Being a Volvo, it also carries an impressive array of safety and security equipment that has continued to lead the market in many respects.

You’ll also get excellent comparative economy from most models, especially the D4 model. That D4 is also comfortably the fastest model that you’d actually consider buying (the T6 would be quicker, but its running costs are considerably more.

Every model comes nicely equipped, too, with even the entry-level S60s getting a beefy audio system and full climate control. Interior quality, while not quite at BMW or Audi levels, is certainly a notch above the mainstream. And that highlights the S60s pecking order – it’s a cut above a Ford Mondeo or Volkswagen Passat, but not quite a 3 Series or an Audi A4.
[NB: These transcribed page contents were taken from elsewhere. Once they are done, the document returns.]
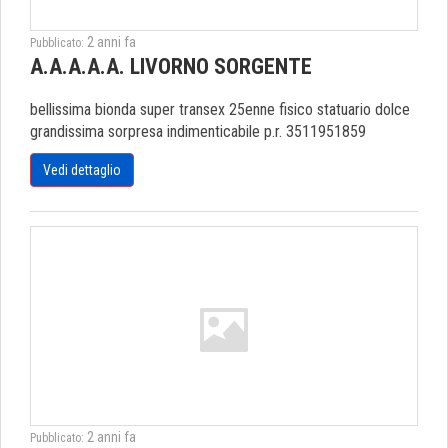
2 anni fa
Pubblicato:
A.A.A.A.A. LIVORNO SORGENTE
bellissima bionda super transex 25enne fisico statuario dolce
grandissima sorpresa indimenticabile p.r. 3511951859
Vedi dettaglio
2 anni fa
Pubblicato:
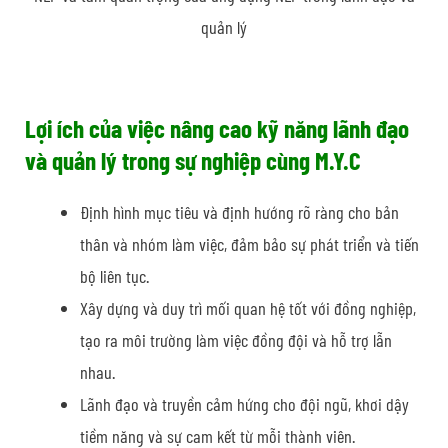
quản lý
Lợi ích của việc nâng cao kỹ năng lãnh đạo
và quản lý trong sự nghiệp cùng M.Y.C
Định hình mục tiêu và định hướng rõ ràng cho bản
thân và nhóm làm việc, đảm bảo sự phát triển và tiến
bộ liên tục.
Xây dựng và duy trì mối quan hệ tốt với đồng nghiệp,
tạo ra môi trường làm việc đồng đội và hỗ trợ lẫn
nhau.
Lãnh đạo và truyền cảm hứng cho đội ngũ, khơi dậy
tiềm năng và sự cam kết từ mỗi thành viên.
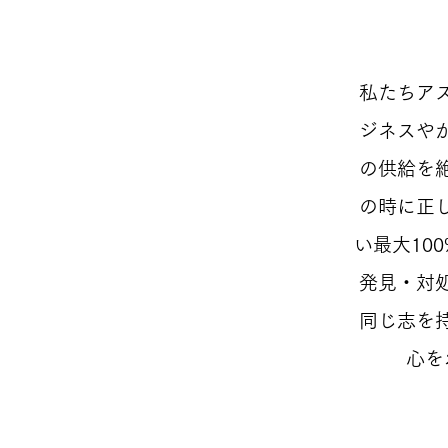
私たちア
ジネスや
の供給を
の時に正
い最大10
発見・対
同じ志を
心を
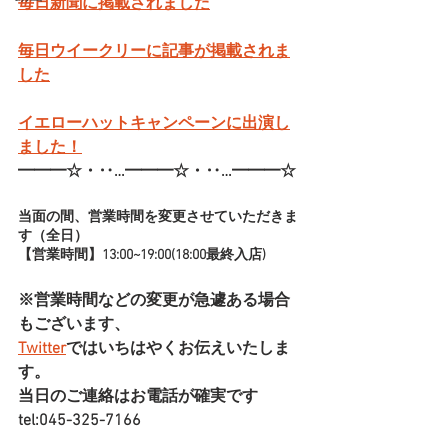
毎日新聞に掲載されました
毎日ウイークリーに記事が掲載されま
した
イエローハットキャンペーンに出演し
ました！
━━━☆・‥…━━━☆・‥…━━━☆
当面の間、営業時間を変更させていただきま
す（全日）
【営業時間】13:00~19:00(18:00最終入店)
※営業時間などの変更が急遽ある場合
もございます、
Twitter
ではいちはやくお伝えいたしま
す。
当日のご連絡はお電話が確実です
tel:045-325-7166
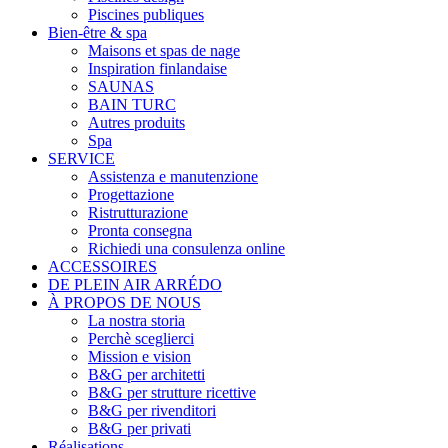
Piscines publiques
Bien-être & spa
Maisons et spas de nage
Inspiration finlandaise
SAUNAS
BAIN TURC
Autres produits
Spa
SERVICE
Assistenza e manutenzione
Progettazione
Ristrutturazione
Pronta consegna
Richiedi una consulenza online
ACCESSOIRES
DE PLEIN AIR ARRÉDO
À PROPOS DE NOUS
La nostra storia
Perchè sceglierci
Mission e vision
B&G per architetti
B&G per strutture ricettive
B&G per rivenditori
B&G per privati
Réalisations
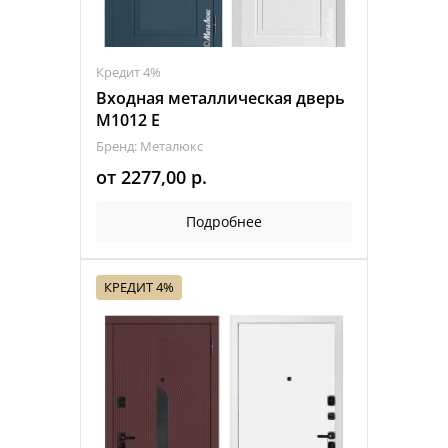
Кредит 4%
Входная металлическая дверь
М1012 E
Бренд: Металюкс
от
2277,00
р.
Подробнее
КРЕДИТ 4%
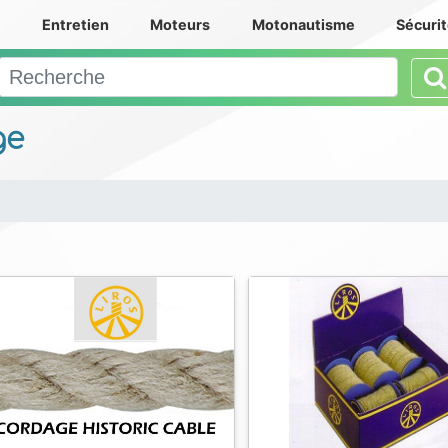
e
Entretien
Moteurs
Motonautisme
Sécuri
ge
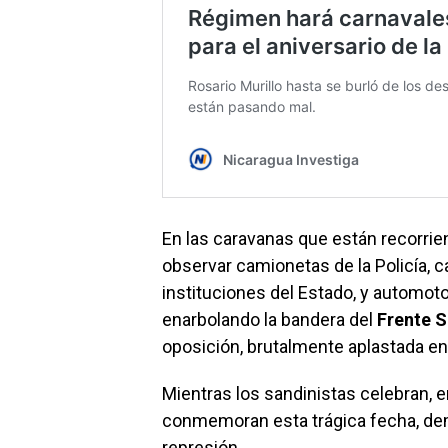
En las caravanas que están recorrie
observar camionetas de la Policía,
instituciones del Estado, y automot
enarbolando la bandera del
Frente S
oposición, brutalmente aplastada en
Mientras los sandinistas celebran, en
conmemoran esta trágica fecha, dem
represión.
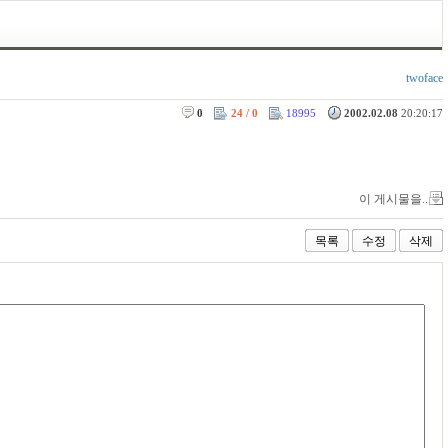
twoface
0
24 / 0
18995
2002.02.08
20:20:17
이 게시물을..
목록
수정
삭제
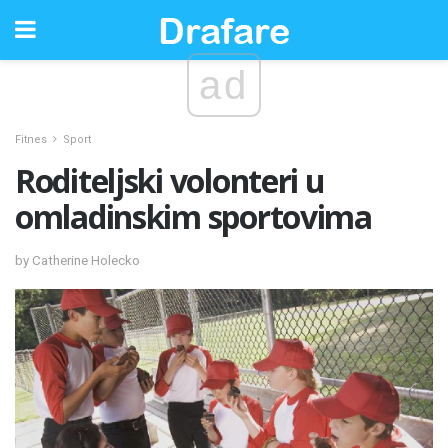
ad
Fitnes
Sport
Roditeljski volonteri u
omladinskim sportovima
by Catherine Holecko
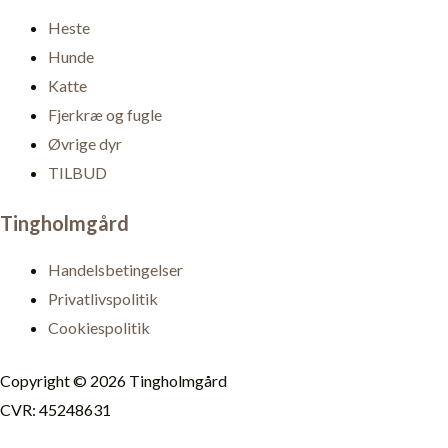
Heste
Hunde
Katte
Fjerkræ og fugle
Øvrige dyr
TILBUD
Tingholmgård
Handelsbetingelser
Privatlivspolitik
Cookiespolitik
Copyright © 2026 Tingholmgård
CVR: 45248631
As for how it drives, if you think of ‘dynamic’, don’t read ‘sporting’. Instead, just consider it able. Volvo almost risks becoming a victim of its own hype, because if you come at the S60 expecting 3 Series-beating levels of dynamics, you won’t find them.

Back to top

What you will find is a saloon car that is more able, composed and competent over bad road surfaces than any Volvo before it.

It’s also unusual for us to road test a car whose stand-out feature is not a new body or structure but solely what sits beneath its bonnet, in this case the new D4 engine.
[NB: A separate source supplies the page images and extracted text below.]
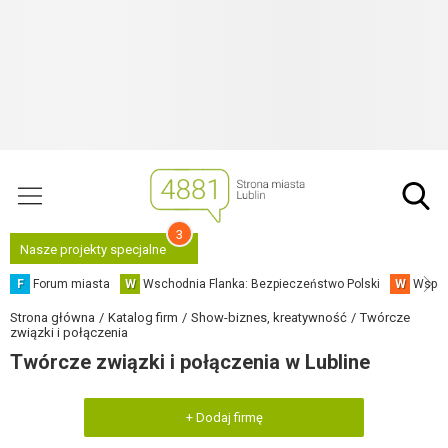
3
Nasze projekty specjalne
F
Forum miasta
W
Wschodnia Flanka: Bezpieczeństwo Polski
W
Współ
Strona główna
Katalog firm
Show-biznes, kreatywność
Twórcze
związki i połączenia
Twórcze związki i połączenia w Lubline
+ Dodaj firmę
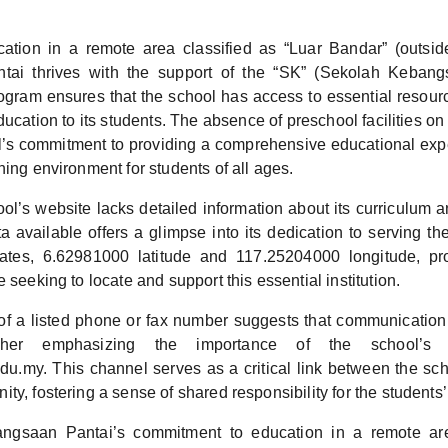
ocation in a remote area classified as “Luar Bandar” (outsi
ai thrives with the support of the “SK” (Sekolah Kebang
ogram ensures that the school has access to essential resource
ducation to its students. The absence of preschool facilities 
l’s commitment to providing a comprehensive educational expe
ning environment for students of all ages.
ol’s website lacks detailed information about its curriculum a
ata available offers a glimpse into its dedication to serving 
nates, 6.62981000 latitude and 117.25204000 longitude, pr
e seeking to locate and support this essential institution.
f a listed phone or fax number suggests that communication
ther emphasizing the importance of the school’s 
my. This channel serves as a critical link between the sch
ty, fostering a sense of shared responsibility for the students’
ngsaan Pantai’s commitment to education in a remote are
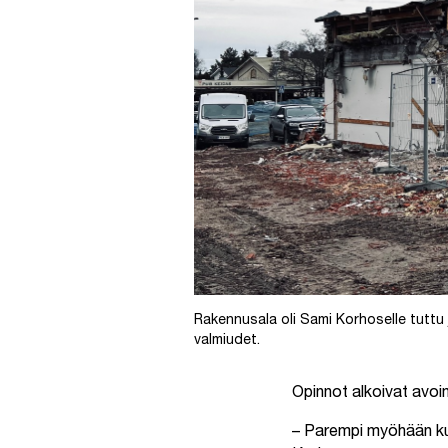
Rakennusala oli Sami Korhoselle tuttu j
valmiudet.
Opinnot alkoivat avoi
– Parempi myöhään kuin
However, the S60 is an exception that, as it turns out, has proved worthy in every way imaginable: it’s more frugal, quicker and quieter than the previous stand-out powertrain in this class, which is a cracking result for this new engine and bodes remarkably well for Volvo’s upcoming powerplants.
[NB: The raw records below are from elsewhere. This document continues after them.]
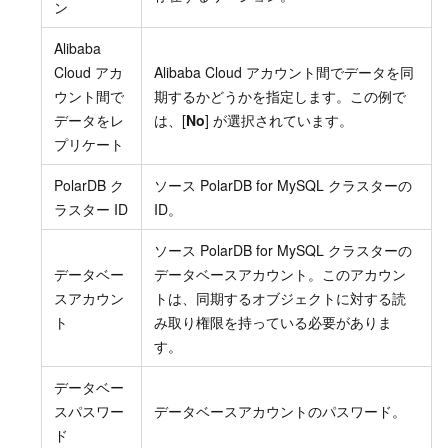
ン
Alibaba
Cloud アカ
Alibaba Cloud アカウント間でデータを同
ウント間で
期するかどうかを指定します。この例で
データをレ
は、[
No
] が選択されています。
プリケート
PolarDB ク
ソース PolarDB for MySQL クラスターの
ラスター ID
ID。
ソース PolarDB for MySQL クラスターの
データベー
データベースアカウント。このアカウン
スアカウン
トは、同期するオブジェクトに対する読
ト
み取り権限を持っている必要がありま
す。
データベー
スパスワー
データベースアカウントのパスワード。
ド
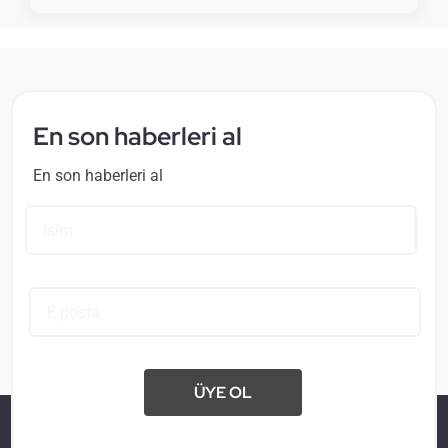
En son haberleri al
En son haberleri al
ÜYE OL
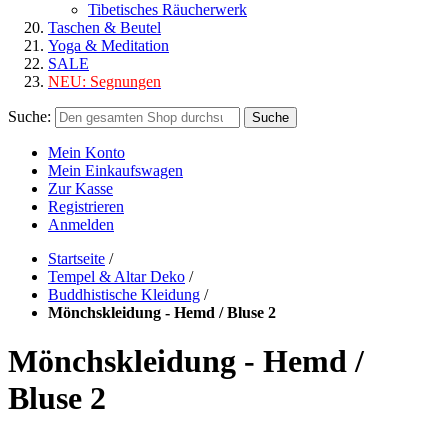
Tibetisches Räucherwerk
Taschen & Beutel
Yoga & Meditation
SALE
NEU:
Segnungen
Suche:
Suche
Mein Konto
Mein Einkaufswagen
Zur Kasse
Registrieren
Anmelden
Startseite
/
Tempel & Altar Deko
/
Buddhistische Kleidung
/
Mönchskleidung - Hemd / Bluse 2
Mönchskleidung - Hemd /
Bluse 2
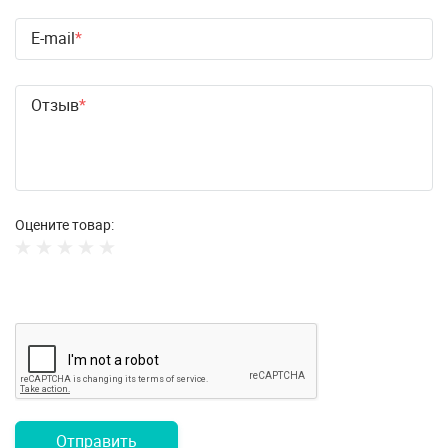
E-mail
Отзыв
Оцените товар:
Отправить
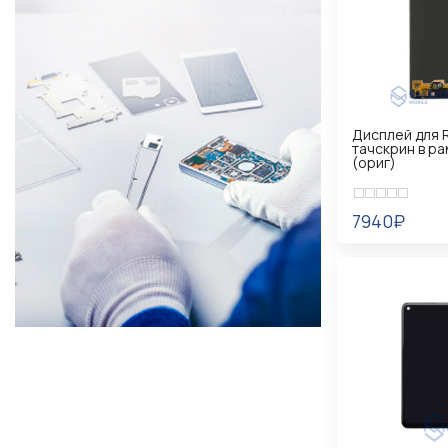
Дисплей для R
тачскрин в р
(ориг)
7940₽
УВЕДОМИТ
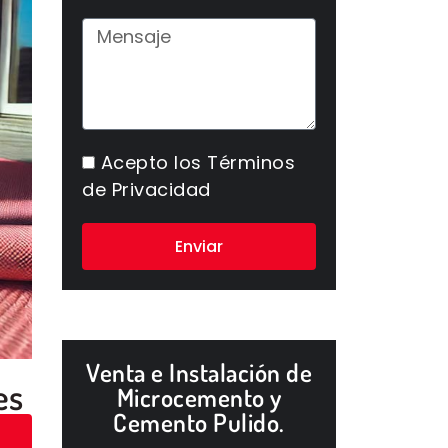
Acepto los
Términos
de Privacidad
Enviar
Venta e Instalación de
es
Microcemento y
Cemento Pulido.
It’s mated to a car that remains as likeable as ever. Small updates since its launch have maintained the S60’s competitiveness, and although it’s far from the most dynamically rewarding car in the class, it’s a remarkably easy one with which to rub along.

Given that’s what most company car drivers want, the S60 – with low noise levels, comfortable seats, agreeable dynamics and, now, a world-class engine – makes a compelling case for itself.